* Exercise description
Look in the data below for the line that has "Figure 1: Literature data", then print exactly every line from there through the line that has "Table 1 Demographic", leaving pictures out.

* Dataset entries
▬▬▬
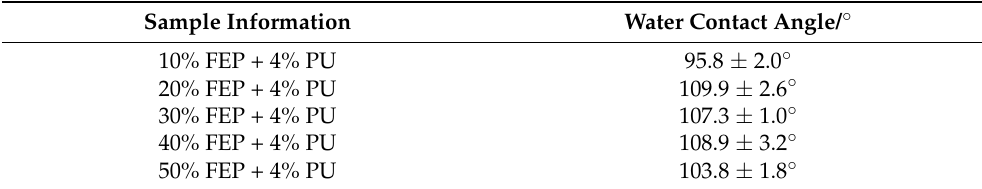
Table 1 . Water contact angle (WCA) of M-CF/EP composites with 4% PU and different contents of FEP.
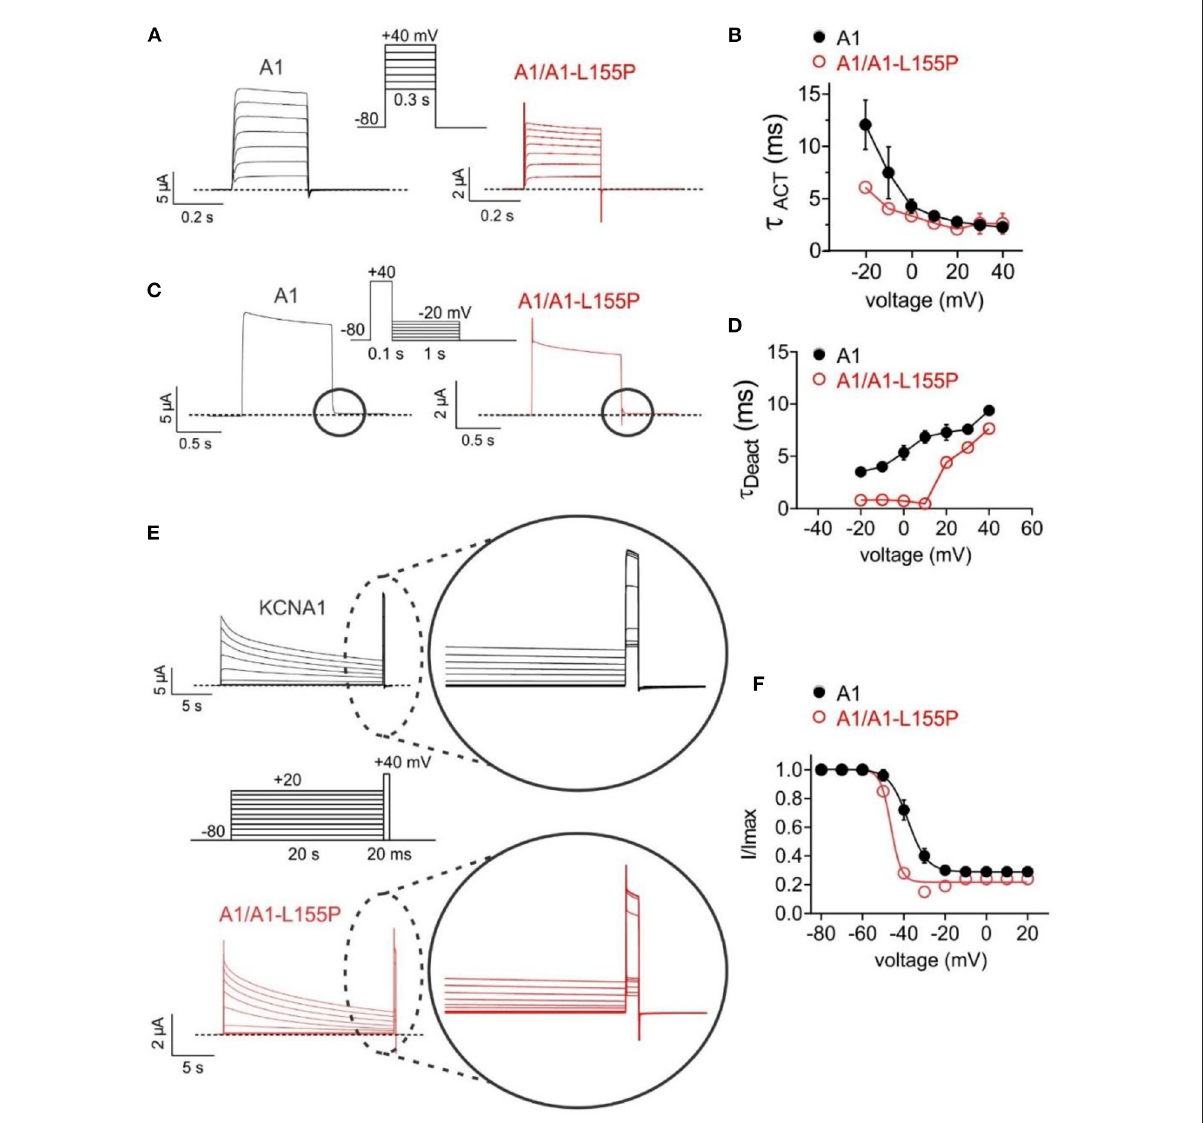
FIGURE3 Effects of L155P on KCNA1 gating. Error bars indicate SEM. n indicates number of oocytes. Dashed line indicates zero current level. (A) Mean traces for wild-type (A1) and heterozygous mutant (A1/A1-L155P) channels expressed in oocytes using the voltage protocol shown (upper inset). Scale bars lower left inset; n = 12–16 per group. (B) Mean activation rate (T ACT ) calculated using a single exponential function from traces as in (A) ; n = 12–16 per group. (C) Mean traces for wild-type (A1) and heterozygous mutant (A1/A1-L155P) channels expressed in oocytes using the voltage protocol shown (upper inset). Scale bars lower left inset; n = 12–16 per group. (D) Mean deactivation rate (T Deact ) calculated using a single exponential function from the circled portion of traces as in (C) ; n = 12–16 per group. (E) Mean traces for wild-type (A1) and heterozygous mutant (A1/A1-L155P) channels expressed in oocytes using the voltage protocol shown (center inset). Scale bars lower left inset; n = 12–16 per group. (F) Mean proportion of remaining non-inactivated current calculated from the circled portion of traces as in (E) ; n = 12–16 per group (see Table 1 for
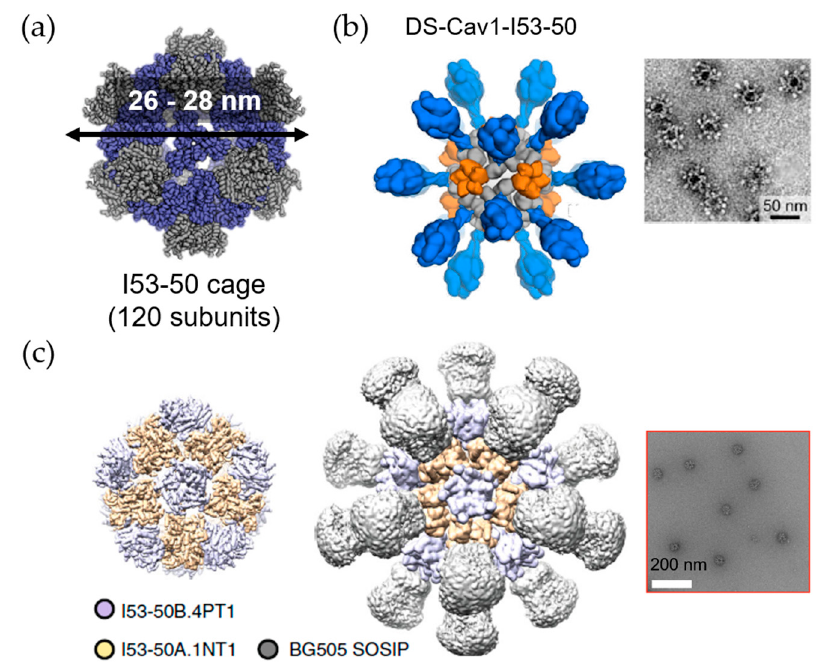
Figure 8. The utilization of I53-50 cage in vaccine design. ( a ) Design of I53-50 cage composed with 120 subunits of two component proteins. Modified from [71]. Reprinted with permission from American Association for the Advancement of Science (AAAS). ( b ) The utilization of I53-50 as a carrier for respiratory syncytial virus antigen (DS-Cav1) conjugation; and ( c ) HIV-1 antigen (BG505 SOSIP) conjugation with negative stain electron microscopy (EM) images on the right side, respectively. Reproduced with modification from [72] and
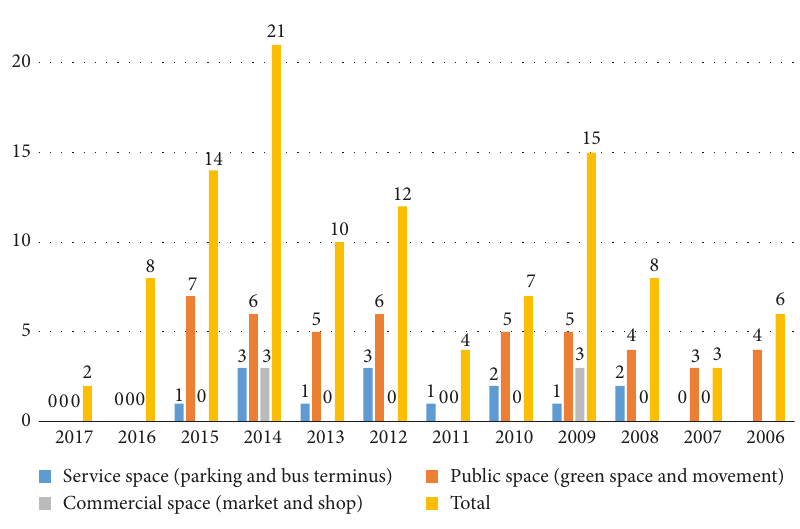
Figure 1: Literature data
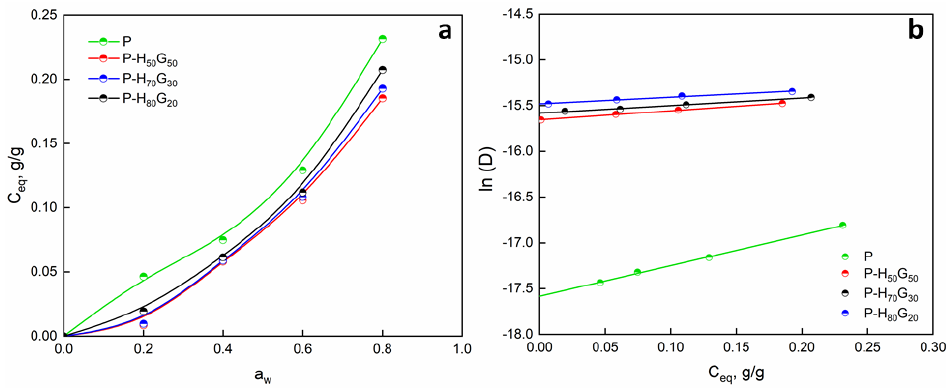
Figure 6. ( a ) Sorption isotherm and ( b ) diffusivity vs. equilibrium concentration of pectin and pectin composites.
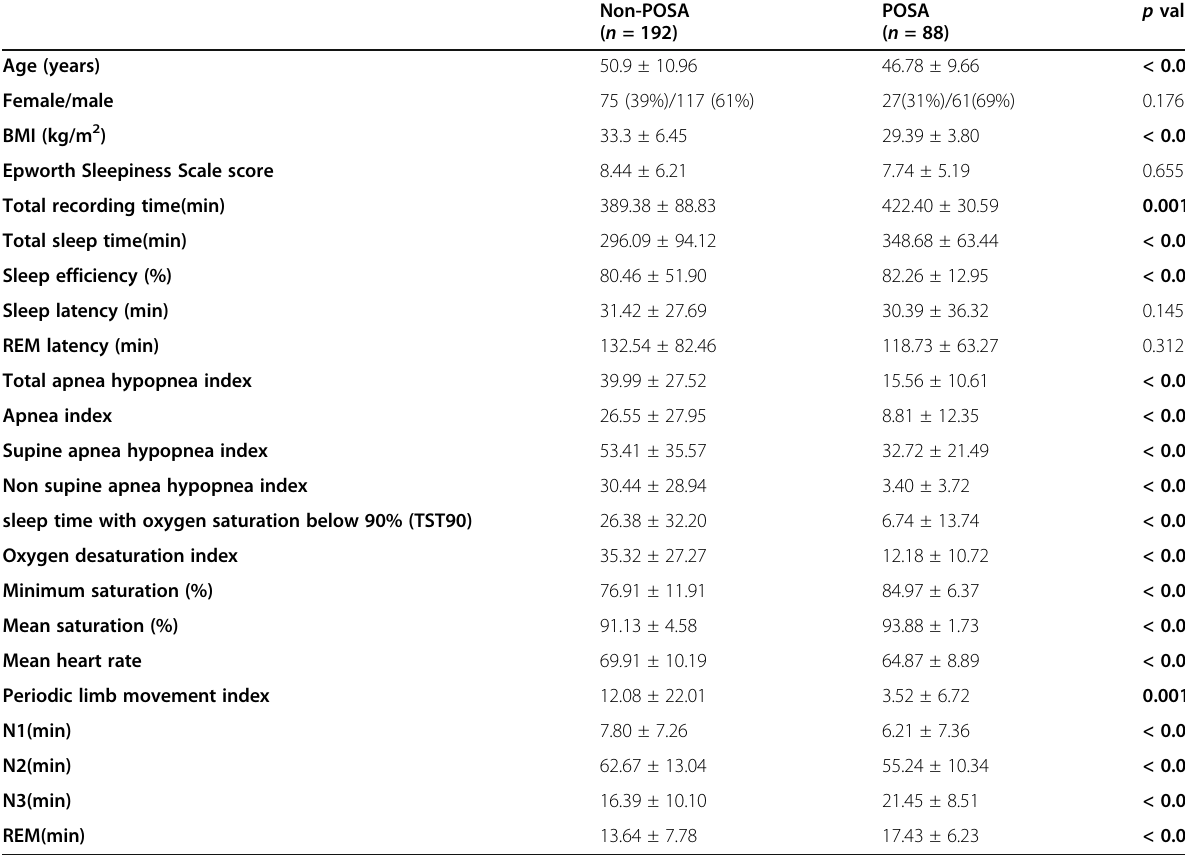
Table 1 Demographic and polysomnographic characteristics of OSA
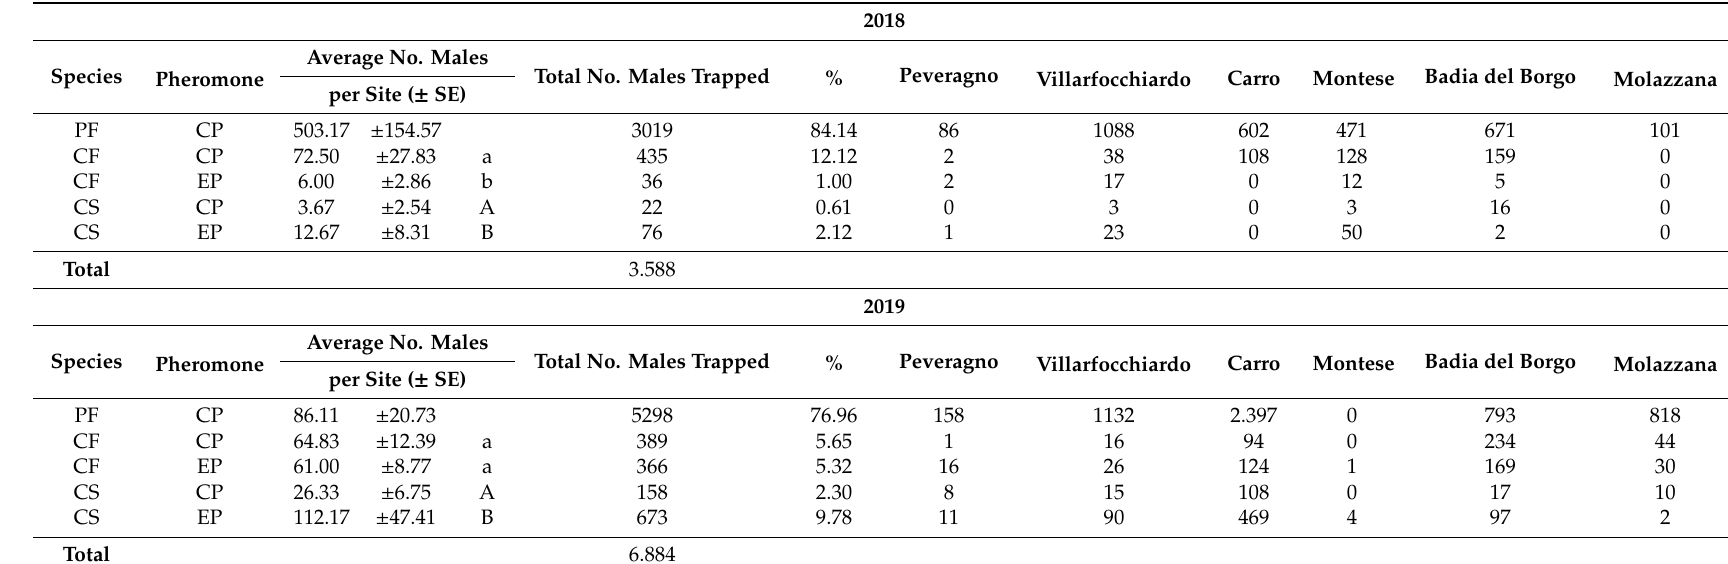
Table 2. Total number and percentage of males captured (across traps and lures) using sexual pheromone baited-traps in the two-year period 2018–2019 (PF, Pammene fasciana (L.); CF, Cydia fagiglandana (Zeller); CS, Cydia splendana (Hübner); CP, commercial pheromone; EP, experimental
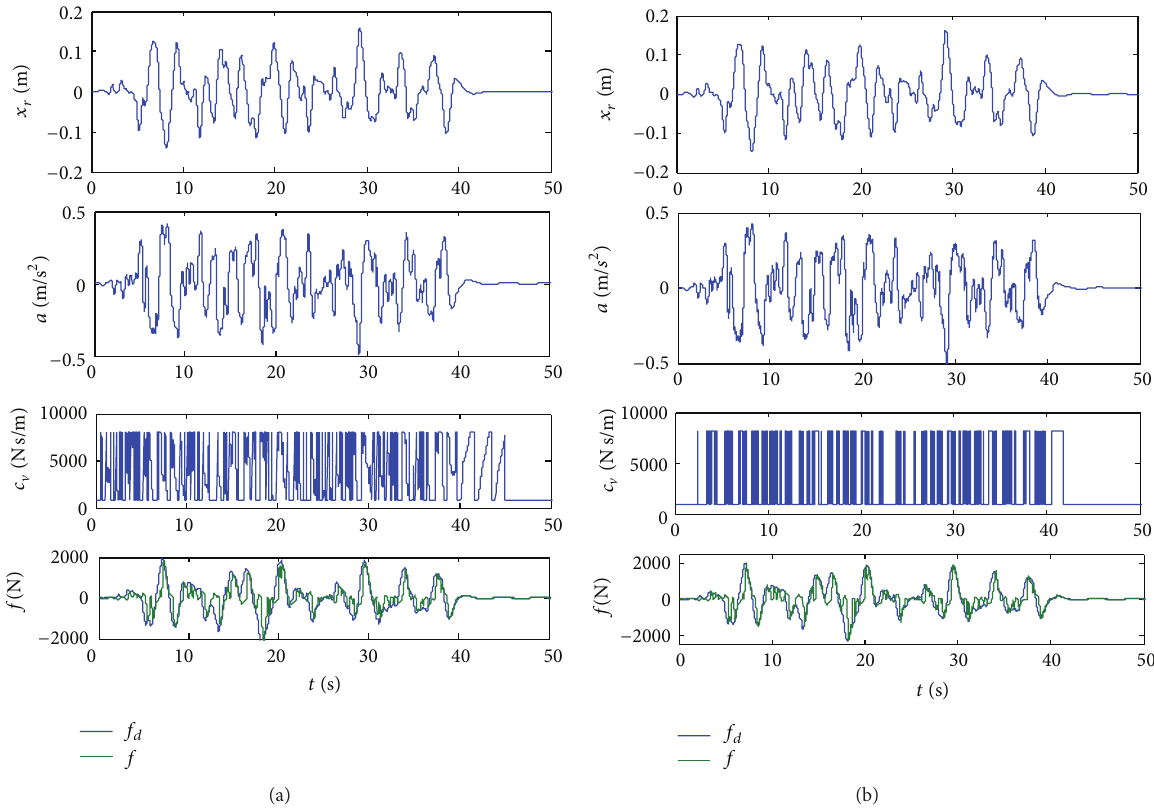
Figure 8: Simulation results for the SDOF model ( 𝑓 𝑛 = 0.25 Hz and 𝜉 = 10 % ) subjected to one type 1 accelerogram employing SA systems with 𝑇 𝑠 = 5 ms, HP = 50 , HC = 1 , 𝑟 = 1 , and 𝑑 = 10 , with both VD (a) and COO (b) control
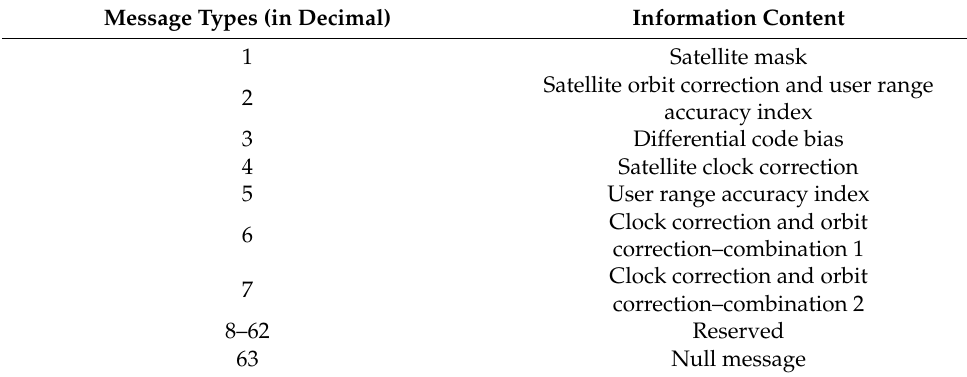
Table 1. Defined message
▬▬▬
* The completed task
Figure 1: Literature data
Figure 6. ( a ) Sorption isotherm and ( b ) diffusivity vs. equilibrium concentration of pectin and pectin composites.
Table 1 Demographic and polysomnographic characteristics of OSA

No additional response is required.